27 Mar Social media advice for regulated industries
Highly regulated industries can suffer from their industry standards, but what advice can we give to these companies?
With the rise of technology, consumers can now be instantly answered on social media. So it’s no surprise that they will often turn to one of the platforms in order to get instant answers. Social media is now the new forum for questions about every single topic. Though social media is incredibly useful for all sorts of questions, companies offering services in finance, pharmaceuticals and law may not have been able to experience any social media at all. It’s been an avenue of the customer interaction that’s been completely off limits.
The regulators of these industries have all suffered the struggle of attempting to join a social medium that isn’t particularly cut out for the given companies. It’s difficult to develop from the traditional media into an interactive one as designing content can be incredibly difficult at times. Inconsistencies are a norm, with the following becoming incredibly common in the world of social media for our industries.
- Adverse Events: A blog post or a Twitter feed from a pharmaceutical company may not mention a products that they produce, or the illness and diseases that they’re used for.
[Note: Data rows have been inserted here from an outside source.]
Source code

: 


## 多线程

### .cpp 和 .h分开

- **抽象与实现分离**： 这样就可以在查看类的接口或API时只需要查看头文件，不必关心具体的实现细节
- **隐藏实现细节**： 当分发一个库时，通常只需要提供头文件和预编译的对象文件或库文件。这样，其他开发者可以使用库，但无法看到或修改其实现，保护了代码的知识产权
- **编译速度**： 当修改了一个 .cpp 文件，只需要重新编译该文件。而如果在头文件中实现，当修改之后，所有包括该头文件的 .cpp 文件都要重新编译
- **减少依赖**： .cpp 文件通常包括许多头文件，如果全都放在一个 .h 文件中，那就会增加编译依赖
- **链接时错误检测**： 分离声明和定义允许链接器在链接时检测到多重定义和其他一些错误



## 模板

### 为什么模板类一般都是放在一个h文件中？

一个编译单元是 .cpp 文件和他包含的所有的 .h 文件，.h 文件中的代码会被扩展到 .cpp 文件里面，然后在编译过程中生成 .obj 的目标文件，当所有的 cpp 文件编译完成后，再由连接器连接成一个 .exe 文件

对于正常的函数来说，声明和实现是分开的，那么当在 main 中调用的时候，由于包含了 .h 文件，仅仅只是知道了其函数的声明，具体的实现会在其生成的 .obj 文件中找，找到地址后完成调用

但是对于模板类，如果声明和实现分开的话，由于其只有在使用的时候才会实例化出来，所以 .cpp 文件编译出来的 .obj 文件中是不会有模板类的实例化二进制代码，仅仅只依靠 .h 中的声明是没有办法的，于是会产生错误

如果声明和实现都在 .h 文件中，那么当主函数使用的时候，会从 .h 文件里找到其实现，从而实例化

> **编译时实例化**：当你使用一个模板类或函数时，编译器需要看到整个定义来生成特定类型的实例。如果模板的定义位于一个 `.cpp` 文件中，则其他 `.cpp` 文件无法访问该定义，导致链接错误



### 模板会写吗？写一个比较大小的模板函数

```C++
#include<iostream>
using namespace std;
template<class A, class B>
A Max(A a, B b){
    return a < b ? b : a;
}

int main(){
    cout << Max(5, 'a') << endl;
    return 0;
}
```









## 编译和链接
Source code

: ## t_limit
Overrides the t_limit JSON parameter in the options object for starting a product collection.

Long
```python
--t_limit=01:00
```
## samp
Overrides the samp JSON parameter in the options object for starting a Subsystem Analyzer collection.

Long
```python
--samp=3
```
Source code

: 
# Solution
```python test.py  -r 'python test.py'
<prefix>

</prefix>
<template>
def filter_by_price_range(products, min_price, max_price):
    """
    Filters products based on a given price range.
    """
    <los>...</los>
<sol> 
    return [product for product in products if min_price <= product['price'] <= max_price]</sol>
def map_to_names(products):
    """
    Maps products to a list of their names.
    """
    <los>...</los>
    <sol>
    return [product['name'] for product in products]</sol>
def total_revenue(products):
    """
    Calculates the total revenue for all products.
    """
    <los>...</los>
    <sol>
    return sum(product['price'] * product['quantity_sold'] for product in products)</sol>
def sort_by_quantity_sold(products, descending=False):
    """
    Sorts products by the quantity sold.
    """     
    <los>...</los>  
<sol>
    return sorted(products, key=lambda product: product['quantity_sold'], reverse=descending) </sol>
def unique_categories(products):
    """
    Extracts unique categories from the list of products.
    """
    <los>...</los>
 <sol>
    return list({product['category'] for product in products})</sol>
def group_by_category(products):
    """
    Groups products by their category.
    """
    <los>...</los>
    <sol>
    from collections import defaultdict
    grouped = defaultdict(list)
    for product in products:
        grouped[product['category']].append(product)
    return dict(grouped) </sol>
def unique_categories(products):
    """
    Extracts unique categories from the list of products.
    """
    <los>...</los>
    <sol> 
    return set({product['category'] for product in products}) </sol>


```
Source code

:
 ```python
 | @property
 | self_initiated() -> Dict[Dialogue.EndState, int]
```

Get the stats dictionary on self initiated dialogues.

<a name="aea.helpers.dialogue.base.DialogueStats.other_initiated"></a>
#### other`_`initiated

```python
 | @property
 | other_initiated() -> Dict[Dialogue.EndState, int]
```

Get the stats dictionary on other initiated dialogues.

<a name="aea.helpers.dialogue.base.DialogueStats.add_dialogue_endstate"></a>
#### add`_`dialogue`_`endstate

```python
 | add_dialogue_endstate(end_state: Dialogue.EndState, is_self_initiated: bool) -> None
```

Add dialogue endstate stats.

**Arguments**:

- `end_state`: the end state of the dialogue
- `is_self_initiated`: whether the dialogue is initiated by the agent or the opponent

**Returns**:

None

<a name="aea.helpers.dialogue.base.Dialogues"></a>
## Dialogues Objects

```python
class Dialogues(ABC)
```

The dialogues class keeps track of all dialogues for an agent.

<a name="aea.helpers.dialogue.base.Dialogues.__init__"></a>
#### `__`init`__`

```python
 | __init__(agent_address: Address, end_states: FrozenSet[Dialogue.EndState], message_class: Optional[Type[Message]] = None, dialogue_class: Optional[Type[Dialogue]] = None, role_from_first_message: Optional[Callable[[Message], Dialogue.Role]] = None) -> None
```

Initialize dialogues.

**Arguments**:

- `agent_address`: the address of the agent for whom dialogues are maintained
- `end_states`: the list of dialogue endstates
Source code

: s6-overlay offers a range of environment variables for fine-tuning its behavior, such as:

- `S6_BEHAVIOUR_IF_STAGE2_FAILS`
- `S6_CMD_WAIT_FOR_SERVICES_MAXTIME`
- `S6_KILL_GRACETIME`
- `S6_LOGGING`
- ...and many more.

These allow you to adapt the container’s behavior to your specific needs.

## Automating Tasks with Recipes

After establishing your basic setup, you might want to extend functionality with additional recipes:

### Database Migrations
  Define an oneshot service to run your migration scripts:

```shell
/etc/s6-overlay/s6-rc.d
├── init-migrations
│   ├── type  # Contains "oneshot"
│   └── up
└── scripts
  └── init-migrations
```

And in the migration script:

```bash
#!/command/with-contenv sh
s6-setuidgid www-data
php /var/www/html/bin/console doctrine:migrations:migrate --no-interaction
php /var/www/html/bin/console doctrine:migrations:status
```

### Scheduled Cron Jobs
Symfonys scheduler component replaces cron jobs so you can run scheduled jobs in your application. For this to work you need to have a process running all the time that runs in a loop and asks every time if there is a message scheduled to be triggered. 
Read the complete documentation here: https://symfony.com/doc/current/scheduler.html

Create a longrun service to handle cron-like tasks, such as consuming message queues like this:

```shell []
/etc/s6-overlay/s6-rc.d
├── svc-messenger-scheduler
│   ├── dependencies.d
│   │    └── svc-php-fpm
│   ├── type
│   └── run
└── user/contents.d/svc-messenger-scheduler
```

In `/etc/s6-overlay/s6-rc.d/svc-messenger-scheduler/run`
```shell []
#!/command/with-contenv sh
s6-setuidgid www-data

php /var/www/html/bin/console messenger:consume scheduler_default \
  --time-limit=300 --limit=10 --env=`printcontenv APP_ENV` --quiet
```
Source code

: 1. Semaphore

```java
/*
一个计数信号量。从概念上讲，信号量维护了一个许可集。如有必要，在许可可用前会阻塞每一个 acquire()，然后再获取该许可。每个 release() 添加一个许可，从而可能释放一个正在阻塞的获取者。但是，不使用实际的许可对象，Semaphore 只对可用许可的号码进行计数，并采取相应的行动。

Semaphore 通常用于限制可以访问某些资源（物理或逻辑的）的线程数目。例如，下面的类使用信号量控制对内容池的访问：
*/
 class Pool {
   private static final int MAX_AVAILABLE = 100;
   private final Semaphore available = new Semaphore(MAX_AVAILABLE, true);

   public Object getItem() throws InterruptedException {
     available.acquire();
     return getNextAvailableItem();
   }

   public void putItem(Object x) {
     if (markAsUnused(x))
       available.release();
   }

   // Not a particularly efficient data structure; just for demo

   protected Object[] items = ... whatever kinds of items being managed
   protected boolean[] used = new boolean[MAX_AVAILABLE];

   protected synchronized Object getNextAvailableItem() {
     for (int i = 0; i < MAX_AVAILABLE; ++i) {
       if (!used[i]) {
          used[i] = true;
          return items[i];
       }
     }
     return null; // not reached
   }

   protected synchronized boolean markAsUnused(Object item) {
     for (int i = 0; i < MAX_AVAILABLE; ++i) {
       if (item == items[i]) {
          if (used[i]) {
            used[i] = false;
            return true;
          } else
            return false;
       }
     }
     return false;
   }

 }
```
The reason for is that in any instance of an “adverse events” – problems reported by consumers – they are required to report to the FDA. Any single problem found and posted on their Twitter or blog can trigger a reporting requirement, with the companies being baffled by this requirement’s application to their social media.
- Facebook likes: A way of connecting with an issue or a company on the Facebook. However, financial companies have in the past considered that any customer clicking the “like” button is classed as an endorsement for the company. Which gives some form of testimonial for financial advisors who use Facebook. The end result was that, until recently, advisors choose to avoid Facebook as a way to connect with their clients.
A sense of unclarity has pushed away a number of companies in the world of social media. Thus, creating a chilling effect for everybody involved. The highly regulated industries are governed by a host of rules, so why chance social media when it could go terribly wrong? As a traditional means of reaching a whole new level of consumers, companies have struggled with this medium for a number of years. The rest of the marketing world has been able to embrace these direct means of consumers, whilst so many industries have struggled to incorporate these marketing means. The tide is now turning for many consumers, which is fantastic news for the finance industry and beyond. For example, financial regulators have told compliance officers that they would no longer consider a like on Facebook as an endorsement for their business. The FDA has now produced guidelines on social media.
Creating a presence on social media to monitor is mostly important to find out what’s being said about your business. Twitter, for instance, is a fantastic source of keeping up with your industry and those who it affects. Your customers will want to be kept updated with any news you may have for them and Twitter is the ideal platform for such a thing. Reporters will often use social media to preview stories that they’re producing, giving you the access to keep your customers updated with something that might impact your company.
New tools are being launched to connect social media profile of clients with contact information. Companies are finding out that it can be an incredibly useful tool for deepening their connection with their valued customers.